陽の光も届かないほど深い森の奥地でそれは行なわれていた。

乱雑に置かれている蝋燭は長い活動を終えようとしていた。小さくなる炎に比例して闇が光を飲み込んでいく。部屋の隅には奇妙な形の剣が刺さっている。そこを基点に中心に向かって六芒星を描くように赤い線が引かれていた。

壁面にも同じ色で歪な形の文字が覆う形で書かれ、必要な言霊を唱える術者の望みに応じて変化している。部屋の中央には魔力で作り上げた水柱があり、その中に裸体の少女がいる。目を閉じて蹲っているところ眠っているようだ。

闇を従えるように、柱の周りを魔力が漂っている。

アヴェロスが見つめる先で、また一つの命が生まれた。シェリフ王国よりも遥か南に『古の森』と呼ばれる魔境がある。古代より人の手が一切加えられていない、高位の魔物が生息している特別危険指定区域Aクラスの空間。独自の生態系を保っており、そこから進化を遂げた魔物たちの種類や能力は現代でも解明されていない世界の謎の一つだ。
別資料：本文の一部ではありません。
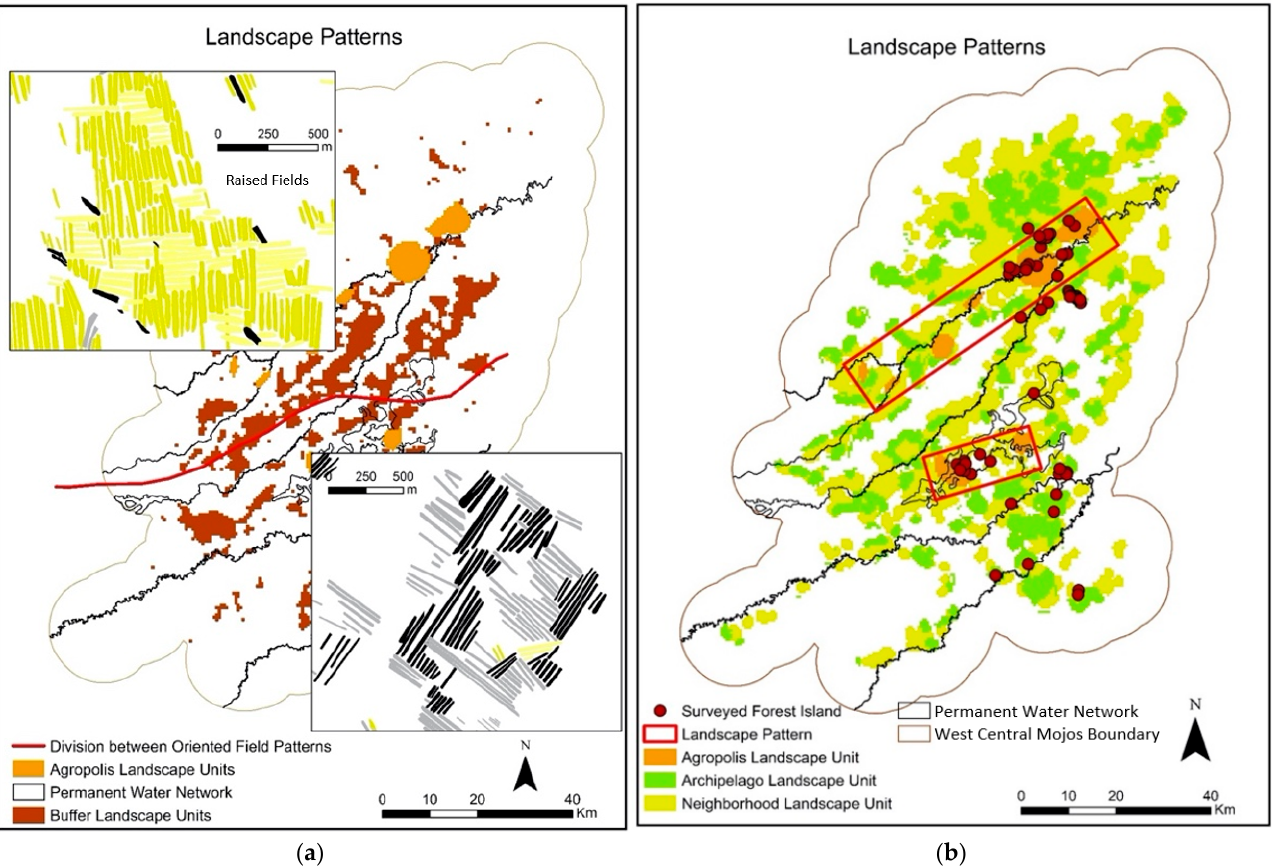
Figure 8. ( a ) The transitional zone between regional settlement patterns coincides with a transition between dominant field orientations identified by Lee [59]. North of the division, fields are commonly oriented on a north/south or east/west axis (fields shaded yellow). In the southern region fields are commonly oriented on a northeast/southeast or northwest/southwest axis (fields shaded black and grey). ( b ) A map showing 55 forest islands that have been ground surveyed.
その危険区域の奥にアヴェロスが密かに建てた研究施設がある。

ある時から半年以上、アヴェロスはこの場所で一つの研究を行っていた。アヴェロスの脳内に鮮明に刻まれた現象、そこから得られる多くのデータ、さらにそのデータを多様化しマイナスを無効化する推論へと展開、理想に近づくための検討が繰り返されている。

過去に挙げてきた経験や常識は全て破棄した。

期待する結果を生み出すことができる答えを導く、材料にならないと知らされたからだ。

あの戦いはそれだけの衝撃を与えてくれた。

水柱の中で変化が起きた。

小さな口から無数の気泡が漏れ始めている。

「第四試験体の最終調整、構築術式に異常なし。いつでも出撃できます」

「さっそく出してくれ。早いほうが順応もいいだろう」

隣に立つ少女の声に、アヴェロスは頷いた。少女が身体を起こすと水柱が少しずつ細くなり、やがて消滅した。
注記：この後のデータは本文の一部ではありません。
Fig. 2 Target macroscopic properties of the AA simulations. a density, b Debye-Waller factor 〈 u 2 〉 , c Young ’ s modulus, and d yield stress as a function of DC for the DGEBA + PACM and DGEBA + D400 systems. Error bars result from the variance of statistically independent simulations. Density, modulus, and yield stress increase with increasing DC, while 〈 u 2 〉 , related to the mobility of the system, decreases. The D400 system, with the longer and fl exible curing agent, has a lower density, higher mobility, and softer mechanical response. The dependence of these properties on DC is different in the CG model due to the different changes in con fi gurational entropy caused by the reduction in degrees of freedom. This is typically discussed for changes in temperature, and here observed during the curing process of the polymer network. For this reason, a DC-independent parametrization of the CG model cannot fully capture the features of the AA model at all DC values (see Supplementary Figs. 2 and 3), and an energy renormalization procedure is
「魔力循環速度問題なし。適性空間に拒絶反応なし。神経伝達に異常ありません」

「わかった」

空ろな目の少女に近づき身体の各所を手で触れながら結果を伝えるのは、アヴェロスが生み出したクローンの第二試験体、ミランだ。

「なにもしていないのに伝わってくるこの波動は素晴らしい力だ。ミラン、第四試験体に名を授けるならなにがいいか考えはあるか? 」

「ネリス……ネリス・ハオラン・ラスティーなどいかがですか? 」

「それでいい。出力は絞ったがこれで『剣姫』が全て揃ったぞ」

「はい。我らがオリジナルの個体クロノア・クリスタル・ルナリアの遺伝子から生み出されたカリン・ハイドラ・イフリートである『炎姫』を筆頭にフィエナ・ミストラル・エバーグリーンの『嵐姫』、わたくしミラン・セシア・アールブリードの『水姫』と生まれたばかりのネリス・ハオラン・ラスティーの『闇姫』……剣姫四名アヴェロス様の力により覚醒することができました」

剣姫。アヴェロスが生み出した前身のクローン体、カリン・ハイドラ・イフリートの技術を用いて創り出した人工魔術師の総称だ。剣の名を与えようと思ったのは三騎士に名残があったからなのかもしれない。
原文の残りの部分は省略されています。